What is needed here is an exact repetition of the records below, beginning at the line that has "The Other Missiles" and stopping after the line that has "YOU MUST NEVER DISREGARD PROFESSIONAL".

■ **The input**
_ _ _

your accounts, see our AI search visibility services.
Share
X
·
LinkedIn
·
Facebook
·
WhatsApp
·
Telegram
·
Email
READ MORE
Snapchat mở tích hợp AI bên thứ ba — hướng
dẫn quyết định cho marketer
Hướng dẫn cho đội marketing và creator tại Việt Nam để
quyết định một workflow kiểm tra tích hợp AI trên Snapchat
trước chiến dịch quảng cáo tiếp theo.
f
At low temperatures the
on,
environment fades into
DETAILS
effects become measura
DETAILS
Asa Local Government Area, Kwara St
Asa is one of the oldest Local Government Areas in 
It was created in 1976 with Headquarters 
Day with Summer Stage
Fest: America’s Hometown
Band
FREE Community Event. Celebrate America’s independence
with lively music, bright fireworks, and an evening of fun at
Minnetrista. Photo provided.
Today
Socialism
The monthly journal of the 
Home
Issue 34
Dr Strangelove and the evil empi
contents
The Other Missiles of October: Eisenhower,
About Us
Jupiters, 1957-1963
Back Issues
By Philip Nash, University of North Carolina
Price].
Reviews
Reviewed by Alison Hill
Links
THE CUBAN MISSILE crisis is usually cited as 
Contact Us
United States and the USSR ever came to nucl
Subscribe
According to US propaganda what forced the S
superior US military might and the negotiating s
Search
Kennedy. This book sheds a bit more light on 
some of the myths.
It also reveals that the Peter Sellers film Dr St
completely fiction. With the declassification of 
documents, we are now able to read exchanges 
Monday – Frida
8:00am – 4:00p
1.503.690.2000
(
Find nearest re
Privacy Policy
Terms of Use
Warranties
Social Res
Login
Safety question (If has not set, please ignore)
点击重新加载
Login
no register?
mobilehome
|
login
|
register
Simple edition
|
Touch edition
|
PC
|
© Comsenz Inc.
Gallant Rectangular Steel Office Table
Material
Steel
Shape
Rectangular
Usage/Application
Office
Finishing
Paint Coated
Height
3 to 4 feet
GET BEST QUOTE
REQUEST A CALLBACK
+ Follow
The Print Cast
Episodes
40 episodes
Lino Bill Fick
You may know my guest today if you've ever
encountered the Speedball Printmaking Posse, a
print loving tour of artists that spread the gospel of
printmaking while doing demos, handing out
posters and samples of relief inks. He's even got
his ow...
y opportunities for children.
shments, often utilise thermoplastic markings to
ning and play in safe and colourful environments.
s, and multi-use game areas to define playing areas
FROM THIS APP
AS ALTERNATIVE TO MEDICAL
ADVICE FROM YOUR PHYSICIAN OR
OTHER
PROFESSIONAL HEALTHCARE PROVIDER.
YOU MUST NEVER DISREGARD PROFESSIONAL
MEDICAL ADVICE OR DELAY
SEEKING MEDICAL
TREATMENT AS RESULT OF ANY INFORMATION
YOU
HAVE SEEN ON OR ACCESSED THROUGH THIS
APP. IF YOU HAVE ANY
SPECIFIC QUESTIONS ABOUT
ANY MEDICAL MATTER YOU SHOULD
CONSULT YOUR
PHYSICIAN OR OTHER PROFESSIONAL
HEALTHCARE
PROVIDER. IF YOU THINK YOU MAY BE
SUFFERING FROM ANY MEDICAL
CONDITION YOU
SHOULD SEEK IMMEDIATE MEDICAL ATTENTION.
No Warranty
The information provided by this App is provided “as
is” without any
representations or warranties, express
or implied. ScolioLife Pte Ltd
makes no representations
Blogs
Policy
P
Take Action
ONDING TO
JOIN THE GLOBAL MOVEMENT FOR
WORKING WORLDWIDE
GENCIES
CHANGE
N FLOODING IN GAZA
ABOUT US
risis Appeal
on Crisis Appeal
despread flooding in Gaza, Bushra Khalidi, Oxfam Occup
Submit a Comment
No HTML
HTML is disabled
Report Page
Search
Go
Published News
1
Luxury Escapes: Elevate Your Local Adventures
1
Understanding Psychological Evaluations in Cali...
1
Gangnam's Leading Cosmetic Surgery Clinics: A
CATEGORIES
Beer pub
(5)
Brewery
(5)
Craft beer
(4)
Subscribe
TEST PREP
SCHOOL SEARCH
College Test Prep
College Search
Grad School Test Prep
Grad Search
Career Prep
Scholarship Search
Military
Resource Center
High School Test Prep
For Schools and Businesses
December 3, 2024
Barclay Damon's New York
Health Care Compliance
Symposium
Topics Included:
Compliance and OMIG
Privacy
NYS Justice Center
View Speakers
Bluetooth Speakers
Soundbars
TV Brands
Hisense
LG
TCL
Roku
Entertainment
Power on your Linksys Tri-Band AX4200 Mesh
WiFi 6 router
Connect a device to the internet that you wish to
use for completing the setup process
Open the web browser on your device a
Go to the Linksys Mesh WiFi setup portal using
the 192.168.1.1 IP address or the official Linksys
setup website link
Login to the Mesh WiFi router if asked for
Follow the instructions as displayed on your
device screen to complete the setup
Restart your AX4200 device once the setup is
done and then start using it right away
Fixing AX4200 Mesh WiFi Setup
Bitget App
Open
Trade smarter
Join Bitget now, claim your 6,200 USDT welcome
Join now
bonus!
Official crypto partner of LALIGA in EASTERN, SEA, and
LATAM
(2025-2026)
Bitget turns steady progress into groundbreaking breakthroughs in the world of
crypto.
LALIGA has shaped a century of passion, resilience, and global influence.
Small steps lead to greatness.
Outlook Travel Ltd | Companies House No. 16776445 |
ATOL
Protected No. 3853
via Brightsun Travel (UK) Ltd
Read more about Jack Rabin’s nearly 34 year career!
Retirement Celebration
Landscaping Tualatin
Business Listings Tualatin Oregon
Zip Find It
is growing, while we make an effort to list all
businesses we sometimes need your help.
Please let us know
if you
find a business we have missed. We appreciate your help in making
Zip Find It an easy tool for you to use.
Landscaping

_ _ _

■ **Answer box**
The Other Missiles of October: Eisenhower,
About Us
Jupiters, 1957-1963
Back Issues
By Philip Nash, University of North Carolina
Price].
Reviews
Reviewed by Alison Hill
Links
THE CUBAN MISSILE crisis is usually cited as 
Contact Us
United States and the USSR ever came to nucl
Subscribe
According to US propaganda what forced the S
superior US military might and the negotiating s
Search
Kennedy. This book sheds a bit more light on 
some of the myths.
It also reveals that the Peter Sellers film Dr St
completely fiction. With the declassification of 
documents, we are now able to read exchanges 
Monday – Frida
8:00am – 4:00p
1.503.690.2000
(
Find nearest re
Privacy Policy
Terms of Use
Warranties
Social Res
Login
Safety question (If has not set, please ignore)
点击重新加载
Login
no register?
mobilehome
|
login
|
register
Simple edition
|
Touch edition
|
PC
|
© Comsenz Inc.
Gallant Rectangular Steel Office Table
Material
Steel
Shape
Rectangular
Usage/Application
Office
Finishing
Paint Coated
Height
3 to 4 feet
GET BEST QUOTE
REQUEST A CALLBACK
+ Follow
The Print Cast
Episodes
40 episodes
Lino Bill Fick
You may know my guest today if you've ever
encountered the Speedball Printmaking Posse, a
print loving tour of artists that spread the gospel of
printmaking while doing demos, handing out
posters and samples of relief inks. He's even got
his ow...
y opportunities for children.
shments, often utilise thermoplastic markings to
ning and play in safe and colourful environments.
s, and multi-use game areas to define playing areas
FROM THIS APP
AS ALTERNATIVE TO MEDICAL
ADVICE FROM YOUR PHYSICIAN OR
OTHER
PROFESSIONAL HEALTHCARE PROVIDER.
YOU MUST NEVER DISREGARD PROFESSIONAL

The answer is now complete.